» 书面练习
把下面所有的行原封不动地返回，一个字也不要改。

» 记录集
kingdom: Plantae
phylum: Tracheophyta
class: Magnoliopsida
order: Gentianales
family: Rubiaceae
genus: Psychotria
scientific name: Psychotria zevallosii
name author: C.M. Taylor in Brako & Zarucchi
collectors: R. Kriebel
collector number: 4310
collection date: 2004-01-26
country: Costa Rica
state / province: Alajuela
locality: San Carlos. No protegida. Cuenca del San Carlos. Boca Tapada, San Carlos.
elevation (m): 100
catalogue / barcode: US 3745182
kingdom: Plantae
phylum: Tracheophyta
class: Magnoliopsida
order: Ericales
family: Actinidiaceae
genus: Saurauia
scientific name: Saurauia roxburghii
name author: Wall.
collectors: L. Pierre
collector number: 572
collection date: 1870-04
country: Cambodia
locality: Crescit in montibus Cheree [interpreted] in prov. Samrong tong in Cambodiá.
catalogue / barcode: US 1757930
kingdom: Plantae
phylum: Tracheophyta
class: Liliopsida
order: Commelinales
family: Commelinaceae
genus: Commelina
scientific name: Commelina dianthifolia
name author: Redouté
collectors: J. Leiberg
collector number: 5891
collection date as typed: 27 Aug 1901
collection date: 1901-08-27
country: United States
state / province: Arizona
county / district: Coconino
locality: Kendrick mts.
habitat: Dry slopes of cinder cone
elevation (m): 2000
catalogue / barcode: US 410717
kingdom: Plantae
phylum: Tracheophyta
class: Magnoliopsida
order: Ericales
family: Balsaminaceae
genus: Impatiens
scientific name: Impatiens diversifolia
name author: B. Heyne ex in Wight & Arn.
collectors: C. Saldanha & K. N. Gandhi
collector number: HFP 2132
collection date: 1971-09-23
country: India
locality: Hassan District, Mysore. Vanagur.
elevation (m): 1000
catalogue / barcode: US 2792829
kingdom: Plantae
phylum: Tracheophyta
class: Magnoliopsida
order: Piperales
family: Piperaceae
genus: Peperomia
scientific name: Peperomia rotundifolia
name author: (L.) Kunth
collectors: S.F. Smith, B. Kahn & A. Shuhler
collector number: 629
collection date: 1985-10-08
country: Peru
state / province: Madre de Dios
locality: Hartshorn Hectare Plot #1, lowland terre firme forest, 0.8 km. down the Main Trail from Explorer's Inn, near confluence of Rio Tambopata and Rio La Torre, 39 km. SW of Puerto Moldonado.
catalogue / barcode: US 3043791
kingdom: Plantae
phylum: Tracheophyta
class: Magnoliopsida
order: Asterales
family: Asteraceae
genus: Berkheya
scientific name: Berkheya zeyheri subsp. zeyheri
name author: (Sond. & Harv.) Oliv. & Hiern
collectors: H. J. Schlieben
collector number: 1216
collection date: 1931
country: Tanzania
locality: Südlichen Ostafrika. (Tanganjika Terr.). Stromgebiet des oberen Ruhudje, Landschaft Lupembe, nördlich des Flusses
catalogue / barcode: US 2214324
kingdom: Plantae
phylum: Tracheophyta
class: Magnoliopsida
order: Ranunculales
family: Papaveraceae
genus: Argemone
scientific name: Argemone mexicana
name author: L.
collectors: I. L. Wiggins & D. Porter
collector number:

» 本题答案
kingdom: Plantae
phylum: Tracheophyta
class: Magnoliopsida
order: Gentianales
family: Rubiaceae
genus: Psychotria
scientific name: Psychotria zevallosii
name author: C.M. Taylor in Brako & Zarucchi
collectors: R. Kriebel
collector number: 4310
collection date: 2004-01-26
country: Costa Rica
state / province: Alajuela
locality: San Carlos. No protegida. Cuenca del San Carlos. Boca Tapada, San Carlos.
elevation (m): 100
catalogue / barcode: US 3745182
kingdom: Plantae
phylum: Tracheophyta
class: Magnoliopsida
order: Ericales
family: Actinidiaceae
genus: Saurauia
scientific name: Saurauia roxburghii
name author: Wall.
collectors: L. Pierre
collector number: 572
collection date: 1870-04
country: Cambodia
locality: Crescit in montibus Cheree [interpreted] in prov. Samrong tong in Cambodiá.
catalogue / barcode: US 1757930
kingdom: Plantae
phylum: Tracheophyta
class: Liliopsida
order: Commelinales
family: Commelinaceae
genus: Commelina
scientific name: Commelina dianthifolia
name author: Redouté
collectors: J. Leiberg
collector number: 5891
collection date as typed: 27 Aug 1901
collection date: 1901-08-27
country: United States
state / province: Arizona
county / district: Coconino
locality: Kendrick mts.
habitat: Dry slopes of cinder cone
elevation (m): 2000
catalogue / barcode: US 410717
kingdom: Plantae
phylum: Tracheophyta
class: Magnoliopsida
order: Ericales
family: Balsaminaceae
genus: Impatiens
scientific name: Impatiens diversifolia
name author: B. Heyne ex in Wight & Arn.
collectors: C. Saldanha & K. N. Gandhi
collector number: HFP 2132
collection date: 1971-09-23
country: India
locality: Hassan District, Mysore. Vanagur.
elevation (m): 1000
catalogue / barcode: US 2792829
kingdom: Plantae
phylum: Tracheophyta
class: Magnoliopsida
order: Piperales
family: Piperaceae
genus: Peperomia
scientific name: Peperomia rotundifolia
name author: (L.) Kunth
collectors: S.F. Smith, B. Kahn & A. Shuhler
collector number: 629
collection date: 1985-10-08
country: Peru
state / province: Madre de Dios
locality: Hartshorn Hectare Plot #1, lowland terre firme forest, 0.8 km. down the Main Trail from Explorer's Inn, near confluence of Rio Tambopata and Rio La Torre, 39 km. SW of Puerto Moldonado.
catalogue / barcode: US 3043791
kingdom: Plantae
phylum: Tracheophyta
class: Magnoliopsida
order: Asterales
family: Asteraceae
genus: Berkheya
scientific name: Berkheya zeyheri subsp. zeyheri
name author: (Sond. & Harv.) Oliv. & Hiern
collectors: H. J. Schlieben
collector number: 1216
collection date: 1931
country: Tanzania
locality: Südlichen Ostafrika. (Tanganjika Terr.). Stromgebiet des oberen Ruhudje, Landschaft Lupembe, nördlich des Flusses
catalogue / barcode: US 2214324
kingdom: Plantae
phylum: Tracheophyta
class: Magnoliopsida
order: Ranunculales
family: Papaveraceae
genus: Argemone
scientific name: Argemone mexicana
name author: L.
collectors: I. L. Wiggins & D. Porter
collector number:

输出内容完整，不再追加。